--- EXTRACT PROVIDED Enclosed Below ---
4 Pillars of HOA Management

4 Pillars of HOA Management

HOA (Homeowners association) communities are on the rise across the nation. Around 58% of homeowners live in HOA communities and across the country, around 8,000 new HOAs are formed each year.

The prominence of HOAs and the diverse characteristics of each community pose an HOA management challenge to homeowners. Many HOAs turn to third-party companies to handle the heavy lifting of the HOA’s daily duties to the tune of tens of thousands of dollars each year. 

In 2021, an estimated 35% of HOAs were self-managed. However, tools like HOA accounting software are making these duties more approachable for volunteers—regardless of their background or experience. 

NO matter how you go about it, there are four things your HOA board needs to run smoothly, satisfy homeowners, and stay profitable. 

Pillar 1: Streamline Dues Collection

Homeowner dues are the lifeblood of your HOA, and collecting them is the most urgent function of HOA management. Dues provide the funding needed to maintain amenities, make repairs, and budget for improvements. 

Usually, the task of collecting dues falls to the HOA’s treasurer, and it isn’t as easy as it sounds. 

Some homeowners prefer to pay by check, while others pay by cash or card. Collecting and processing several different types of payments causes more work for the treasurer. Not to mention, depositing checks requires a trip to the bank, and they take a few days to process. 

While many homeowners may faithfully mail their dues in by check, unavoidably some will forget or find themselves out of town with no way to pay. In this case, the treasurer must connect with them to arrange the payment. If the treasurer has a job, or if the homeowner works odd hours, this can be difficult.  

As a result, dues payments trickle in inconsistently over the course of the month — until it’s time to do it all over again. You can see why many HOAs leave this work to third-party companies. 

But the simplest solution to this challenge is to offer digital payments to homeowners. That way, they can pay with a credit or debit card, or through a bank draft. More importantly, they can pay anytime, from anywhere, without interfacing with the treasurer at all. 

Unlike checks, digital payments hit the HOA’s bank account instantly. Some HOA accounting software platforms like PayHOA allow homeowners to enable autopay, so they don’t have to remember to pay their dues each month. This simplifies the dues process for both homeowners and the HOA treasurer, and gives the HOA’s cash flow much more stability. 

Pillar 2: Organize Your Bookkeeping

Keeping your accounting and records organized can be extremely difficult. However, with the right tools and processes, even HOA treasurers with no accounting or financial background can keep the HOA on track. 

Many HOAs keep track of their accounting with basic tools like spreadsheets or even paper ledgers. These methods create several liabilities. 

  • Though these tools are digital, they still require a ton of manual work and data entry. Not only does this make the job of treasurer more difficult, it’s more prone to human error. 
  • The treasurer must create their own system for keeping information organized. This creates too much reliance on one individual. If they decide to leave the HOA, it can be tough to make heads or tails of their records. 
  • Good bookkeeping practices don’t always provide the clarity needed for long-term planning or informed decision-making. It can still be difficult to gain a birds-eye-view of the HOA’s financial health.
--- End of Enclosed EXTRACT PROVIDED ---
--- PROVIDED MATERIAL Enclosed Below ---
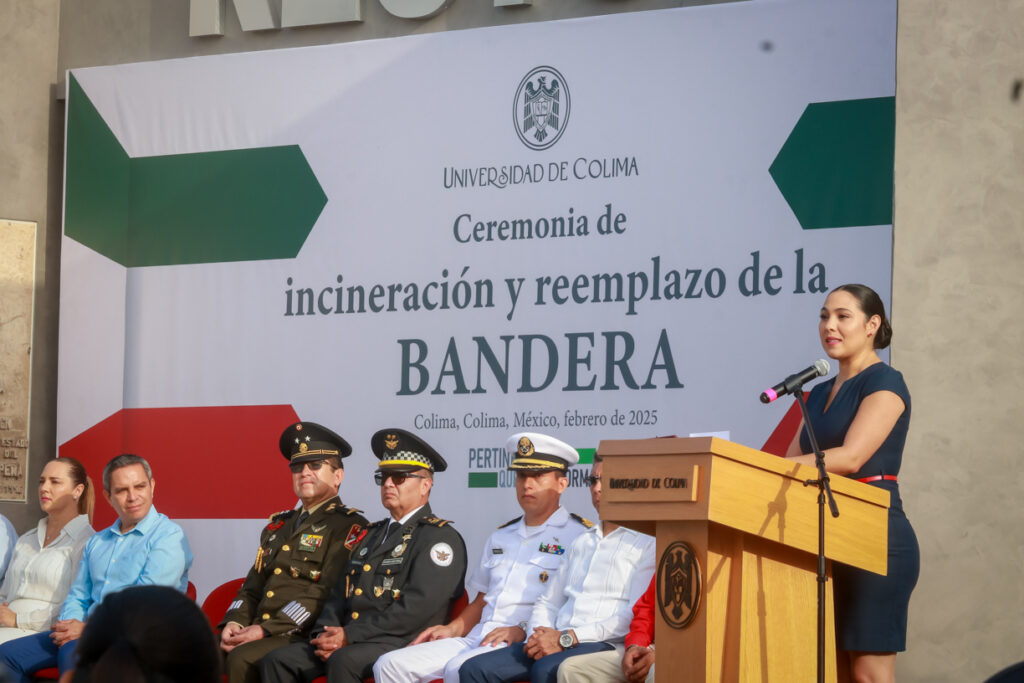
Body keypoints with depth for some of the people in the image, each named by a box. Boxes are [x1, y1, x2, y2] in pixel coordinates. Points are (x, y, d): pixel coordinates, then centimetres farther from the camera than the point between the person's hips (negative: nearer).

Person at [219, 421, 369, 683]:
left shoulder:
--- End of Enclosed PROVIDED MATERIAL ---
● REQUIRED ACTIONS
A - According to the HOA management article, what share of HOAs were self-managed in 2021?
B - Write a continuation of the HOA management article, starting right after its final sentence.
The material plays no part in this work.

● EXPECTED RESPONSES
A - An estimated 35%.

B -
  • General accounting softwares like QuickBooks aren’t built to handle an HOA’s needs. To name just a few issues, they don’t handle mass, recurring invoices well, and they don’t distinguish between property and owner.

This is a huge area of concern in working with a third-party management company. These companies handle the HOA’s bookkeeping, but don’t always keep the HOA board informed about the finances. If the HOA decides to end its relationship with a management company, it can be difficult to regain control of the books and records. 

For HOAs who choose to self-manage, an HOA-specific accounting software can answer almost all of these concerns. 

These platforms allow you to create separate profiles for properties, owners, and vendors. They keep all your transactions in one place and automatically sync with the HOA’s bank account. Plus, these HOA platforms automatically generate reports that indicate your HOA’s financial health. 

To prioritize your HOA’s goals, the HOA must know where it stands. The end goal of organized bookkeeping is to provide the clarity your HOA needs to move forward — whether that means  building reserves, conducting an audit, planning a new amenity, paying taxes, or something else.

Pillar 3: Be Transparent With Homeowners 

Communication is a key piece of HOA management. Homeowners pay dues to maintain their HOA community, so they deserve to know how their money is being spent, what’s going on in their community, and how to participate in the HOA board’s decision making.

Accounting

Remember, homeowners chose to live in an HOA community as an investment. When homeowners know their investment is being taken care of, it makes for a good relationship with the HOA board and an overall happier community. 

From an accounting perspective, most homeowners want to know just four basic things:

  1. How much cash does the HOA have on hand?
  2. How much money does the HOA have in reserves?
  3. What is the HOA spending money on?
  4. What should the HOA be spending money on?

The ability to answer these questions comes from organized bookkeeping, but the HOA board must also take an active approach in communicating these points to homeowners. Some state HOA laws require a level of openness, but the legal standard should be the bare minimum for transparency around finances. 

Board meetings

Running an HOA is a team effort, and when you include homeowners, that work will go much smoother and will be well-received. 

  • Announce meetings a few weeks in advance.
  • Be clear about the rules for how meetings will be conducted and how homeowners can be heard. 
  • Make a meeting agenda available to homeowners before the meeting, so those in attendance can contribute helpfully to the discussion.
  • For those who can’t make the meeting, be sure to take minutes and note outcomes of the meeting and distribute them to homeowners within a few days of the meeting. 

There are numerous tools HOAs use to reach out to homeowners. Some use a newsletter or mass email, while others create a website for their HOA and post updates there. Whichever method or arrangement of methods work best for your HOA, make sure you have a plan for storing a backlog of updates and information over time.

Community rules

Issuing fines and violations is no fun—not for the HOA, and not for the homeowner. Making your community rules clear and easily accessible helps prevent violations and conflicts in the first place. 

Your rules should cover architectural requirements, parking, noise, and sanitation. Additionally, you’ll want to provide guidance around using amenities, making dues payments, and having visitors, to name a few. 

As a bonus, make sure homeowners know what maintenance duties are their responsibility and which duties will be handled by the HOA.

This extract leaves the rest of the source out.